La cosa divertente, come sempre accade quando qualcuno approda da oltreoceano alle maledette colline losangelene, è che il regista ha perso, americanizzandosi, persino l’unico tratto distintivo e non bastano certo alcune scene (non male quella con la ripresa dall’occhio del morto) per salvare The Midnight Meat Train, che si rivela un progetto disastroso.
Disastroso nel noiosissimo processo di “indagine”, nella banale costruzione dei personaggi e dei comprimari, nella sciatta messa in scena della facilis descensus averni del protagonista (sapete come si capisce che uno, insomma, sta per diventare un poco di buono? L’indizio primario è che prende alla pecora la sua brava fidanzatina, che rimane anche scossa dalle gesta del bruto!) e nella totale mancanza di costruzione di ansia, terrore, paura, orrore, disgusto e compagnia danzante.
Prossima fermata: l'inferno poteva essere un’occasione decente per proporre un nuovo tipo di inferno al cinema.
Kitamura invece si limita a far piombare il trenino in una scalcinata padania ipogea, con quattro ossa di plastica per terra e poco altro, banalizzando un racconto che già di partenza non era il massimo della vita e girando a vuoto sia nelle scene di collegamento sia, cosa ancor più grave, negli omicidi perpetrati dal killer, ripetitivi e modulari.
Pessima la scelta di Vinnie Jones (Lock & stock, The Snatch, X-men: Conflitto finale) nei panni di Mahogany, troppo grafico e gangsteristico nella sua figura per riuscire a toccare i giusti nervi, e altrettanto fallimentare quella del televisivo Bradley Cooper (Alias, Nip/Tuck) che ha sempre quell’aria da ragazzo bravo ma leggermente ritardato su cui è davvero difficile innestare la trasformazione prevista dal testo in questione.
Meglio allora la comparsata di Brooke Shields, che è finalmente uscita dal bozzolo di bambinona indurmenta e si scopre quasi quarantenne perversa e spietata, con sommo gaudio di chi vi scrive, sorta di anti-Beatrice nel percorso iniziatico del protagonista .
Non è tutto da buttare, sia chiaro, alcuni movimenti di macchina scuotono dai pisolini che possiamo schiacciare lungo le varie sequenze arcinote: lui non è più lo stesso, la polizia è ostile e ottusa, i litigi della coppia, la ricerca di materiale in biblioteca, la sortita di lei con l’amico nell’ultimo tentativo di salvare il salvabile, tutto già stravisto.

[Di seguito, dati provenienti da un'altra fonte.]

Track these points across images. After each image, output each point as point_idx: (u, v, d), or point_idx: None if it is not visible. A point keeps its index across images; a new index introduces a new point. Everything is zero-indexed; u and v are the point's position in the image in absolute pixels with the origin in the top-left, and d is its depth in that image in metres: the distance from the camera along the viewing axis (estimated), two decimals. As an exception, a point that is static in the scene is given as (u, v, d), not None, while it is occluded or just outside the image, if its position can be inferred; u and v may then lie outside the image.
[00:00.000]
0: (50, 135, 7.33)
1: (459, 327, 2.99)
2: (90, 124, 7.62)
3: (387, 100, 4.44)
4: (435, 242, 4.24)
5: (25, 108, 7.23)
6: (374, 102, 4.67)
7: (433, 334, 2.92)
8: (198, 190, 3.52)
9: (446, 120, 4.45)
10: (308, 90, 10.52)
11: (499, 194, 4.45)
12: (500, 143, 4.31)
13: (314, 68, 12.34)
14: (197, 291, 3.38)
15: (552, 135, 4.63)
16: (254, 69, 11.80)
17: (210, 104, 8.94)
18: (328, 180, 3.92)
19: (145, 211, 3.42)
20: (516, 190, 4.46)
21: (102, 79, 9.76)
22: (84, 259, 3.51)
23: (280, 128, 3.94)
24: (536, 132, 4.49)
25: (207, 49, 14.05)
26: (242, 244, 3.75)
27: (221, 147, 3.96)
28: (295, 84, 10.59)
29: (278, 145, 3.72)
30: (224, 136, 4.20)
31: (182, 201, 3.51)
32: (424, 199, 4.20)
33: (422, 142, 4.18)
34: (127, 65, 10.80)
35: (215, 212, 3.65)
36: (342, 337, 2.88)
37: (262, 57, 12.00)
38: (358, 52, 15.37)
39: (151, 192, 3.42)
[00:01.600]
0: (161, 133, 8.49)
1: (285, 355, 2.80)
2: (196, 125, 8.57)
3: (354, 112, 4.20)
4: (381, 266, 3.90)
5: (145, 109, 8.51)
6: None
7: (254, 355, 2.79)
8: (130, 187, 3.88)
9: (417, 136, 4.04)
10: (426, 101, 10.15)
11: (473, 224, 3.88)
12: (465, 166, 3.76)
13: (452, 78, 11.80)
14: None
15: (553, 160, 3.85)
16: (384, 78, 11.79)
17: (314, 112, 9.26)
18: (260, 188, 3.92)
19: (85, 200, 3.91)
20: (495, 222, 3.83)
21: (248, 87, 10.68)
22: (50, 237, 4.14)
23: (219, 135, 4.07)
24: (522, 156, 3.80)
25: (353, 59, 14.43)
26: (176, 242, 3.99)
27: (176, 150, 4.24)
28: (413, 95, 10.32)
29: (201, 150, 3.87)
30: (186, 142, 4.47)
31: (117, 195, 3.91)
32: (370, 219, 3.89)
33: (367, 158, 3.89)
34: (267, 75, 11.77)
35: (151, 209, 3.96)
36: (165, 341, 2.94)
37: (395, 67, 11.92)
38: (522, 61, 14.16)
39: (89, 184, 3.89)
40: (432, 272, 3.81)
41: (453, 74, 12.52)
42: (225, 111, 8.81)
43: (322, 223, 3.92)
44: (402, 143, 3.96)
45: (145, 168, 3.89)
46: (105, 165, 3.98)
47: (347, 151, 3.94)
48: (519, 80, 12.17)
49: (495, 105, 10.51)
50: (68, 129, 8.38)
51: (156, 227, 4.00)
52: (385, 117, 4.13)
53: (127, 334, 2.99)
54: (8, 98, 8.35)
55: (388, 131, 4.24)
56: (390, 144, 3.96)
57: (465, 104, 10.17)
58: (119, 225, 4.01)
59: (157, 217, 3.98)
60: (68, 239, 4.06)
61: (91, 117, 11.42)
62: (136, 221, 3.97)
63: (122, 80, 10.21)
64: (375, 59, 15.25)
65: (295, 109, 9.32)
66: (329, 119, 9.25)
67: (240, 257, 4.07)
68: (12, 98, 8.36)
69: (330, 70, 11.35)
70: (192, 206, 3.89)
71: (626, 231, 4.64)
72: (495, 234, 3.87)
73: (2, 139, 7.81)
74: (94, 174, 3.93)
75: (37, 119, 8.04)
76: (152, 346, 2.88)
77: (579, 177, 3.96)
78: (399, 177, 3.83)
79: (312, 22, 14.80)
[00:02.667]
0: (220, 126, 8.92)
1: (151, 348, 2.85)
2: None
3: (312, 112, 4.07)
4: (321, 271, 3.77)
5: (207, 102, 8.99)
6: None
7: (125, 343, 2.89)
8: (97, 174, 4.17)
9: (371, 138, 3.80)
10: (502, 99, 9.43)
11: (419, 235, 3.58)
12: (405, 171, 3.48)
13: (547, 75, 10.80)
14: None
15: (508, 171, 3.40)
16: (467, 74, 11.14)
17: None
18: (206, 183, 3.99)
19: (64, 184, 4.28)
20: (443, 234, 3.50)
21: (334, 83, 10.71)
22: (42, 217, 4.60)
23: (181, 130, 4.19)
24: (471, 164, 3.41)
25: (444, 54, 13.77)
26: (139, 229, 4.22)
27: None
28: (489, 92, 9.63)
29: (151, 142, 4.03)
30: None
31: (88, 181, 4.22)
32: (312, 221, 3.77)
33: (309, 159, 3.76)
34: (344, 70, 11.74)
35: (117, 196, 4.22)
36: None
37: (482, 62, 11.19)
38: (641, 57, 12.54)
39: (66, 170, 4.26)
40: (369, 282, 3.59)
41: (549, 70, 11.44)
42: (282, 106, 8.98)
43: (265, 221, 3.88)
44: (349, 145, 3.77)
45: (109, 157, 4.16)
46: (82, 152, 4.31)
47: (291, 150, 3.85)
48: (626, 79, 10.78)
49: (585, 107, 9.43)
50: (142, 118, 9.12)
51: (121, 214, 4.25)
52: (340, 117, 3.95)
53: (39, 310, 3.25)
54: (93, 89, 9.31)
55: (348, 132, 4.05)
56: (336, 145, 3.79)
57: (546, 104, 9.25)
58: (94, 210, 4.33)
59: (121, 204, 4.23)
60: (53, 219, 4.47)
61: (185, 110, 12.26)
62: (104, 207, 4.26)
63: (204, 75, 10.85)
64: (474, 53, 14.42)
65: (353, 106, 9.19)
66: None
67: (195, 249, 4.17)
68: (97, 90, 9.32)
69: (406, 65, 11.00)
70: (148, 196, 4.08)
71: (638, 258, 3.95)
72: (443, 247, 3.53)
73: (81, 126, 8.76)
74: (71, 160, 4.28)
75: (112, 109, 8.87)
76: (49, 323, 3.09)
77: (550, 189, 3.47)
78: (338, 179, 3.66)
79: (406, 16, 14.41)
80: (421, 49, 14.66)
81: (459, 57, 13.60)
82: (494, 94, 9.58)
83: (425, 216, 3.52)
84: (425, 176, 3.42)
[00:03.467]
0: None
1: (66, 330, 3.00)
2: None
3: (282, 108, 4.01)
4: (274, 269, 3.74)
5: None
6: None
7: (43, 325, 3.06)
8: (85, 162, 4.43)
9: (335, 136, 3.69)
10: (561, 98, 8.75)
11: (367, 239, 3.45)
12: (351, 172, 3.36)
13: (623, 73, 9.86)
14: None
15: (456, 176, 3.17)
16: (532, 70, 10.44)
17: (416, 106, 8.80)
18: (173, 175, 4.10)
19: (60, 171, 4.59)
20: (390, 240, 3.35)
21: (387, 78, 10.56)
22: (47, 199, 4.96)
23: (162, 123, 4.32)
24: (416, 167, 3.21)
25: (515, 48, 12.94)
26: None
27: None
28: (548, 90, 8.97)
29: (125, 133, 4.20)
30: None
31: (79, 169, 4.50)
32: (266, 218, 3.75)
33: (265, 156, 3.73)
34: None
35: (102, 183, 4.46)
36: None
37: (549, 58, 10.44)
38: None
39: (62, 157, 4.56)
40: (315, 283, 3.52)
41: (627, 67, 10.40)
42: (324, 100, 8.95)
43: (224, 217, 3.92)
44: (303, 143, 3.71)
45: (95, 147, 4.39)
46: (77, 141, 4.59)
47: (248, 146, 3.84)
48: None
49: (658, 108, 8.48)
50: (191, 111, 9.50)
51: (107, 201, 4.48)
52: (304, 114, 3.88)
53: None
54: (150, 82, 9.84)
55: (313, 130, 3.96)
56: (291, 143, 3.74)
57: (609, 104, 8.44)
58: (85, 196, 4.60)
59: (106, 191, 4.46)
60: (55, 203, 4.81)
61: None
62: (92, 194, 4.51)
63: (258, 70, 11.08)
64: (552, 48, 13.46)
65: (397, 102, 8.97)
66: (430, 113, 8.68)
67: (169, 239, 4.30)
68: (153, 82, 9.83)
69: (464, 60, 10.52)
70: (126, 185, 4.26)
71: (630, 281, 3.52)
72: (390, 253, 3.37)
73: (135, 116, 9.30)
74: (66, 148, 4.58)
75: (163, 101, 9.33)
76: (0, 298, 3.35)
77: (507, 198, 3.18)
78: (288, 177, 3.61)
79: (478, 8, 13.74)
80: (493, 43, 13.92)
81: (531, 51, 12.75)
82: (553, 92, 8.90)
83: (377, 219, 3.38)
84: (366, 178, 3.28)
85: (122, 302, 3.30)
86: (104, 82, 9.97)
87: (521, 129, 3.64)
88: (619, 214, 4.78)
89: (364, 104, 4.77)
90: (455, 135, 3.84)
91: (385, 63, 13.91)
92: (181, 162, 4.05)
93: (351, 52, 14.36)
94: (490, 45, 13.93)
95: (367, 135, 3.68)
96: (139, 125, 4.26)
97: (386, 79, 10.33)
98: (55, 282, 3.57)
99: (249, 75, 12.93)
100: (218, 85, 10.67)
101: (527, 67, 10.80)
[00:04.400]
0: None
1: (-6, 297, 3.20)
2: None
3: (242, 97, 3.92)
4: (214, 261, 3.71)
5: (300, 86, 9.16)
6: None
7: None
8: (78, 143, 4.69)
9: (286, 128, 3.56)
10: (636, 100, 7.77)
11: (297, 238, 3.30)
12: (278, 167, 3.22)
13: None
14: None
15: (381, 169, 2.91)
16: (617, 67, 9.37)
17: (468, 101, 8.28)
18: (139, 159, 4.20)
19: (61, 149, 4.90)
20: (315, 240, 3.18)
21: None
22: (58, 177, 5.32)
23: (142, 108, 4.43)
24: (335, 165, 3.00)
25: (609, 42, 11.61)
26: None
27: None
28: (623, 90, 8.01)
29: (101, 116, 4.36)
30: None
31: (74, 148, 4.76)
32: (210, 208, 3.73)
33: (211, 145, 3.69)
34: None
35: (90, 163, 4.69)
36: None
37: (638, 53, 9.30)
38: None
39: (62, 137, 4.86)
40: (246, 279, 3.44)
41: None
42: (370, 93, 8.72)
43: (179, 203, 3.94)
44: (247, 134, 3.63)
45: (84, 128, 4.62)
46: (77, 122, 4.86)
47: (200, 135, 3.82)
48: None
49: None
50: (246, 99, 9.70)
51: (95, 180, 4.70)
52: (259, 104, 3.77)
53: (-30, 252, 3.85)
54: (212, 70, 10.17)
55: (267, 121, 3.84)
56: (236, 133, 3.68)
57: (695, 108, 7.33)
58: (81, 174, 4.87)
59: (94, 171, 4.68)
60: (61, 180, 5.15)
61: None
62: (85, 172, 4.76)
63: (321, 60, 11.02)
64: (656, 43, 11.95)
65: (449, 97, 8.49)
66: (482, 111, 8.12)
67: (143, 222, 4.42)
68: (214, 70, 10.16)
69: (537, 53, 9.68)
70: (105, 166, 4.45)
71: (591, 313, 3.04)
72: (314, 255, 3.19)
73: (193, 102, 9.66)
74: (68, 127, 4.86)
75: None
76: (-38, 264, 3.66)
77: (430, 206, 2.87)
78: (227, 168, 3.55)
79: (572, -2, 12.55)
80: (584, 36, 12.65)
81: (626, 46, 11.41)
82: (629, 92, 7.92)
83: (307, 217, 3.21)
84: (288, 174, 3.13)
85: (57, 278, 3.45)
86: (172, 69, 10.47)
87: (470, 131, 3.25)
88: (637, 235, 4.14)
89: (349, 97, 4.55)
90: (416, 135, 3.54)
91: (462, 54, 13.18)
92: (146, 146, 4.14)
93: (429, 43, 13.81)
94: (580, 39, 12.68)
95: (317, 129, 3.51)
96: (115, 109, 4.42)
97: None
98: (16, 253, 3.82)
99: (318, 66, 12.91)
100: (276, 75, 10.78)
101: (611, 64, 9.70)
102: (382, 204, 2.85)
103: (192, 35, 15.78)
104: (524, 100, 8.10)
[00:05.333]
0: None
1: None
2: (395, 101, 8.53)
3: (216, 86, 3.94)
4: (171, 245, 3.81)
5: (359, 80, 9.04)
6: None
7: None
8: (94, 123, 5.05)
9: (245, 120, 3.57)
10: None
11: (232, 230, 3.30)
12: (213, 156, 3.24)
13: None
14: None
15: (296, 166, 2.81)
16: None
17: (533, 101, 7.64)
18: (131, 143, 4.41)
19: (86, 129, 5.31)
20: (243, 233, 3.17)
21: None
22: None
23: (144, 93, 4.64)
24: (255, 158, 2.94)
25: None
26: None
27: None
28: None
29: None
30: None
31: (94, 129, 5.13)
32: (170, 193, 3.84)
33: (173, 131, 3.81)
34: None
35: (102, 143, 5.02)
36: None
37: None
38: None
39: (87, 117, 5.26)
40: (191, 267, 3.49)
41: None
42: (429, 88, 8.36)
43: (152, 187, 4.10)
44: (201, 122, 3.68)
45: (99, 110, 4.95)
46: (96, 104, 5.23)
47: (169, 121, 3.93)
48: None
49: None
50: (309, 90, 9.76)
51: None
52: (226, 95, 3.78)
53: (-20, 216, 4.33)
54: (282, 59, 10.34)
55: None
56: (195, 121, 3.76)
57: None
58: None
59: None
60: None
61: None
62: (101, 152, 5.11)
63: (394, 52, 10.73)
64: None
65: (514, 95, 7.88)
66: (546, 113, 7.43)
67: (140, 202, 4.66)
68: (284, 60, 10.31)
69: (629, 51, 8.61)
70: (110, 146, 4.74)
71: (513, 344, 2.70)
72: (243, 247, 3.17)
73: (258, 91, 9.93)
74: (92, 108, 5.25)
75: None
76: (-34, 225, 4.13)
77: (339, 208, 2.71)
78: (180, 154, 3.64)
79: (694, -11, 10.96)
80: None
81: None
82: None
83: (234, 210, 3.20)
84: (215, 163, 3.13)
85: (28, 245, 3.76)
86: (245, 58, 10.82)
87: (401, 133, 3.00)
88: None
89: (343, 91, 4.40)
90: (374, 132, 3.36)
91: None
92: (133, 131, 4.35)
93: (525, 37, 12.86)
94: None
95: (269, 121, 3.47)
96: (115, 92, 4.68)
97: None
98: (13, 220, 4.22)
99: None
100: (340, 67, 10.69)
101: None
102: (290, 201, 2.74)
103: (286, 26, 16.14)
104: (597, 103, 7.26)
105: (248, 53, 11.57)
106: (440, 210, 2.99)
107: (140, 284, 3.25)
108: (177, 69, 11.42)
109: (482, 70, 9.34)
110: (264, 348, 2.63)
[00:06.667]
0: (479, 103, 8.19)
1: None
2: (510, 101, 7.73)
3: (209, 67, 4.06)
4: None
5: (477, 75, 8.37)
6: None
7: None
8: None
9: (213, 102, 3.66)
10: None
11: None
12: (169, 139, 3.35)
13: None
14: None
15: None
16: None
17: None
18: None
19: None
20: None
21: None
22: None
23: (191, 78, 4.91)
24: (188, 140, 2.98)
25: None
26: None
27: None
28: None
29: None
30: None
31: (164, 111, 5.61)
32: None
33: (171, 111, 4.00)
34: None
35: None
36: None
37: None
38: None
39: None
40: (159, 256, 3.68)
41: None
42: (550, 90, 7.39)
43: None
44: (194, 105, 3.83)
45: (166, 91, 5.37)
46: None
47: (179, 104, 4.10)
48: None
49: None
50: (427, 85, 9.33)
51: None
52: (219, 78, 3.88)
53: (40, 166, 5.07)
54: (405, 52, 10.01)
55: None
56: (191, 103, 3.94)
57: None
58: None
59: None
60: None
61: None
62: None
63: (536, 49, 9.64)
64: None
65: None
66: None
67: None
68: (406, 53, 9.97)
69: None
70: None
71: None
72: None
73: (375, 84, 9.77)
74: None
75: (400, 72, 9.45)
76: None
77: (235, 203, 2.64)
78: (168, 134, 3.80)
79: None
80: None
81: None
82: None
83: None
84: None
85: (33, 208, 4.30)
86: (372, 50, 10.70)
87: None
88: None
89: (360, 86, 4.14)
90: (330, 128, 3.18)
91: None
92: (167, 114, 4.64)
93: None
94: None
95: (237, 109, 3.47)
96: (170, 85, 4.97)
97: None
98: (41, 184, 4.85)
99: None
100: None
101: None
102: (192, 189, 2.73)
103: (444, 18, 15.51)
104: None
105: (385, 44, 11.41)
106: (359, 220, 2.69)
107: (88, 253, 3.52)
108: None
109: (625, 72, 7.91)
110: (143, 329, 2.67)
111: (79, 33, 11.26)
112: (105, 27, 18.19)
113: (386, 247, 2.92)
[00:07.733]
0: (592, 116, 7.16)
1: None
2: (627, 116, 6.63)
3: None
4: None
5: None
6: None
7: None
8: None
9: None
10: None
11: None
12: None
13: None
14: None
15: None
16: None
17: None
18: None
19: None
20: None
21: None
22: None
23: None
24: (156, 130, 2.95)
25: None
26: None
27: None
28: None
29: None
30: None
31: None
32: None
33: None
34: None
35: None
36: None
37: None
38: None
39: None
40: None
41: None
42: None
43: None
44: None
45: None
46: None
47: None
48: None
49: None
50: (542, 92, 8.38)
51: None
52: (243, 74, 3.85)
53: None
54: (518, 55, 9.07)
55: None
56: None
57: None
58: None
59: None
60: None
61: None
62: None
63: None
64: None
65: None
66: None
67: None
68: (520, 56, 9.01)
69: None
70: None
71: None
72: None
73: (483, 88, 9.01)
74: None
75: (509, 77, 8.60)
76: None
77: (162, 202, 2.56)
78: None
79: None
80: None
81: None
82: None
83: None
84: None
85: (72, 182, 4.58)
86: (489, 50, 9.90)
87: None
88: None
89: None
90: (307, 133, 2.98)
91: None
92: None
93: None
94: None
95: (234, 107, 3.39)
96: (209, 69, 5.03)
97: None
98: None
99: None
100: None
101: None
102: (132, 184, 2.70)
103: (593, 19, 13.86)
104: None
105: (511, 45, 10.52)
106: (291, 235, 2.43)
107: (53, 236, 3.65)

E, in più, Kitamura riesce a evitare, probabilmente grazie alla sua origine non-statunitense, le sacche più stupide e banali della poetica barkeriana ma casca comunque fra l’illogico e il prevedibile, filando veloce nello scaffale degli horror dimenticabili.
Come dicevo, bassissimo il livello dei collaboratori: anonimi e piatti Toby Yates al montaggio e Clark Hunter alle scenografie; improbabile e improponibile il duo Kobilke/Williamson all’insipida colonna sonora, svogliato (e con occhi e mente rivolti al 27 del mese) l’altrove decente Jonathan Sela alla fotografia.
Ma la menzione d’onore spetta agli effetti speciali, specie al reparto CGI, fra i peggiori visti negli ultimi anni, in grado di suscitare risa sia nello spettatore occasionale che nel fan più esperto.
Date un’occhiata a quelle macchie di sangue, agli occhi che volano via e ai buchi in testa e poi ditemi se si può tentare di suscitare nel pubblico qualche brivido che non sia collegato al terrore di morire dalle risate. Complimenti alle sette (sette, ripeto, sette) compagnie coinvolte, non riesco a credere che Furious FX e Gentle Giant abbiano partecipato a quest’orgia di bambole gonfiabili.
Prossima fermata: l'inferno: occasione sprecatissima.